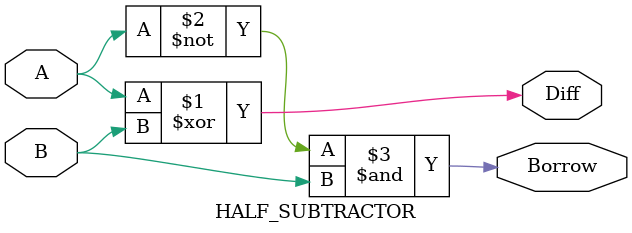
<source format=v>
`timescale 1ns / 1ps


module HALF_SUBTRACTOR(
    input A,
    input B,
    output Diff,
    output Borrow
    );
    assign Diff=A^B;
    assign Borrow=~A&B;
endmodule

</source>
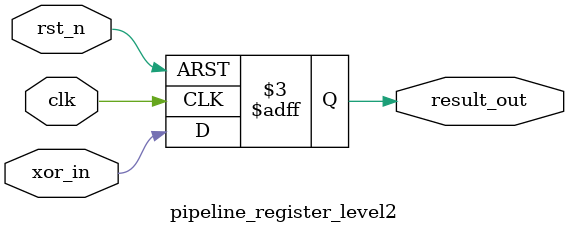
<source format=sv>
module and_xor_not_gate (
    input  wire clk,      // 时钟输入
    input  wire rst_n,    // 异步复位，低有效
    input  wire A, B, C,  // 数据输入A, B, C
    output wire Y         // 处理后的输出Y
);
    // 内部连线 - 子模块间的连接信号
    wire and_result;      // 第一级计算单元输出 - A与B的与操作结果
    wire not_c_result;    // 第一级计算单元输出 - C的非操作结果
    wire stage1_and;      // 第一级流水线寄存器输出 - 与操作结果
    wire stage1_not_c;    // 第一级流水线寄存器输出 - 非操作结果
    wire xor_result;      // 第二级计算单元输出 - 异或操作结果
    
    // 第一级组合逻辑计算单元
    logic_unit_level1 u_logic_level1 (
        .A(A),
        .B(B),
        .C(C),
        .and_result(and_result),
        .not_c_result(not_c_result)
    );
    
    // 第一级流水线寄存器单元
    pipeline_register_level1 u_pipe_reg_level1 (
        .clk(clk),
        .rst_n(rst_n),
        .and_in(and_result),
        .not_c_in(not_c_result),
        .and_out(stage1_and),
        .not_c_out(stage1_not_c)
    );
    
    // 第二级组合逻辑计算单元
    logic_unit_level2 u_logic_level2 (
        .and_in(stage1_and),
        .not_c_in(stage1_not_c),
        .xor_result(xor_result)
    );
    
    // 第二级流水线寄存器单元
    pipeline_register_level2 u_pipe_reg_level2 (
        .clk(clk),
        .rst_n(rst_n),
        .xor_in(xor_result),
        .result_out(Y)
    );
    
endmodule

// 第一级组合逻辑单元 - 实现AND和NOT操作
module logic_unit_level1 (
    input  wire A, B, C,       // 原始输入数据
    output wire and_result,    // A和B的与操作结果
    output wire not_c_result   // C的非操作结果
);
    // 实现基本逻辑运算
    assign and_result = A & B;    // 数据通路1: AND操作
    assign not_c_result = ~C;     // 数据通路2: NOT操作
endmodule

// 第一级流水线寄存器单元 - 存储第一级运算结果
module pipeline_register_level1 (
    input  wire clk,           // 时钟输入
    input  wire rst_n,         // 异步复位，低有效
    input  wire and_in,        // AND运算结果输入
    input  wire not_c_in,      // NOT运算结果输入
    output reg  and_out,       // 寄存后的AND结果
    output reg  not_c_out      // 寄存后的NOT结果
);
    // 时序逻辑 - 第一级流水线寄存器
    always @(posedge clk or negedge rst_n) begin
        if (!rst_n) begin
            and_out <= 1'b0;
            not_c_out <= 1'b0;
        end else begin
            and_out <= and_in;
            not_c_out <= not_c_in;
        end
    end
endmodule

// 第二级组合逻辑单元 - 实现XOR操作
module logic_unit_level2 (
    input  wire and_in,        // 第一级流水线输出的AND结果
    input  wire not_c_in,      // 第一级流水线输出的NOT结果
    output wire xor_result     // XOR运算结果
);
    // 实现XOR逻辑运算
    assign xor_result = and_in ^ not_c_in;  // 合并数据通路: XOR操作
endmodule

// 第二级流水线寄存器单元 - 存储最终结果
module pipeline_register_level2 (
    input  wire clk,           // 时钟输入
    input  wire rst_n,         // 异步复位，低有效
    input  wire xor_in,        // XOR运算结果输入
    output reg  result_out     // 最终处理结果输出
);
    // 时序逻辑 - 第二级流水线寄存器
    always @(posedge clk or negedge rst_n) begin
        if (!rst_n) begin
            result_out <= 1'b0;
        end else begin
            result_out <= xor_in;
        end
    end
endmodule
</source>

TASK REQUIREMENTS:
An exact copy of all the entries is required, and it must contain no pictures.

ANSWER SECTION:
<source format=v>
`timescale 1ns / 1ps


module HALF_SUBTRACTOR(
    input A,
    input B,
    output Diff,
    output Borrow
    );
    assign Diff=A^B;
    assign Borrow=~A&B;
endmodule

</source>
<source format=sv>
module and_xor_not_gate (
    input  wire clk,      // 时钟输入
    input  wire rst_n,    // 异步复位，低有效
    input  wire A, B, C,  // 数据输入A, B, C
    output wire Y         // 处理后的输出Y
);
    // 内部连线 - 子模块间的连接信号
    wire and_result;      // 第一级计算单元输出 - A与B的与操作结果
    wire not_c_result;    // 第一级计算单元输出 - C的非操作结果
    wire stage1_and;      // 第一级流水线寄存器输出 - 与操作结果
    wire stage1_not_c;    // 第一级流水线寄存器输出 - 非操作结果
    wire xor_result;      // 第二级计算单元输出 - 异或操作结果
    
    // 第一级组合逻辑计算单元
    logic_unit_level1 u_logic_level1 (
        .A(A),
        .B(B),
        .C(C),
        .and_result(and_result),
        .not_c_result(not_c_result)
    );
    
    // 第一级流水线寄存器单元
    pipeline_register_level1 u_pipe_reg_level1 (
        .clk(clk),
        .rst_n(rst_n),
        .and_in(and_result),
        .not_c_in(not_c_result),
        .and_out(stage1_and),
        .not_c_out(stage1_not_c)
    );
    
    // 第二级组合逻辑计算单元
    logic_unit_level2 u_logic_level2 (
        .and_in(stage1_and),
        .not_c_in(stage1_not_c),
        .xor_result(xor_result)
    );
    
    // 第二级流水线寄存器单元
    pipeline_register_level2 u_pipe_reg_level2 (
        .clk(clk),
        .rst_n(rst_n),
        .xor_in(xor_result),
        .result_out(Y)
    );
    
endmodule

// 第一级组合逻辑单元 - 实现AND和NOT操作
module logic_unit_level1 (
    input  wire A, B, C,       // 原始输入数据
    output wire and_result,    // A和B的与操作结果
    output wire not_c_result   // C的非操作结果
);
    // 实现基本逻辑运算
    assign and_result = A & B;    // 数据通路1: AND操作
    assign not_c_result = ~C;     // 数据通路2: NOT操作
endmodule

// 第一级流水线寄存器单元 - 存储第一级运算结果
module pipeline_register_level1 (
    input  wire clk,           // 时钟输入
    input  wire rst_n,         // 异步复位，低有效
    input  wire and_in,        // AND运算结果输入
    input  wire not_c_in,      // NOT运算结果输入
    output reg  and_out,       // 寄存后的AND结果
    output reg  not_c_out      // 寄存后的NOT结果
);
    // 时序逻辑 - 第一级流水线寄存器
    always @(posedge clk or negedge rst_n) begin
        if (!rst_n) begin
            and_out <= 1'b0;
            not_c_out <= 1'b0;
        end else begin
            and_out <= and_in;
            not_c_out <= not_c_in;
        end
    end
endmodule

// 第二级组合逻辑单元 - 实现XOR操作
module logic_unit_level2 (
    input  wire and_in,        // 第一级流水线输出的AND结果
    input  wire not_c_in,      // 第一级流水线输出的NOT结果
    output wire xor_result     // XOR运算结果
);
    // 实现XOR逻辑运算
    assign xor_result = and_in ^ not_c_in;  // 合并数据通路: XOR操作
endmodule

// 第二级流水线寄存器单元 - 存储最终结果
module pipeline_register_level2 (
    input  wire clk,           // 时钟输入
    input  wire rst_n,         // 异步复位，低有效
    input  wire xor_in,        // XOR运算结果输入
    output reg  result_out     // 最终处理结果输出
);
    // 时序逻辑 - 第二级流水线寄存器
    always @(posedge clk or negedge rst_n) begin
        if (!rst_n) begin
            result_out <= 1'b0;
        end else begin
            result_out <= xor_in;
        end
    end
endmodule
</source>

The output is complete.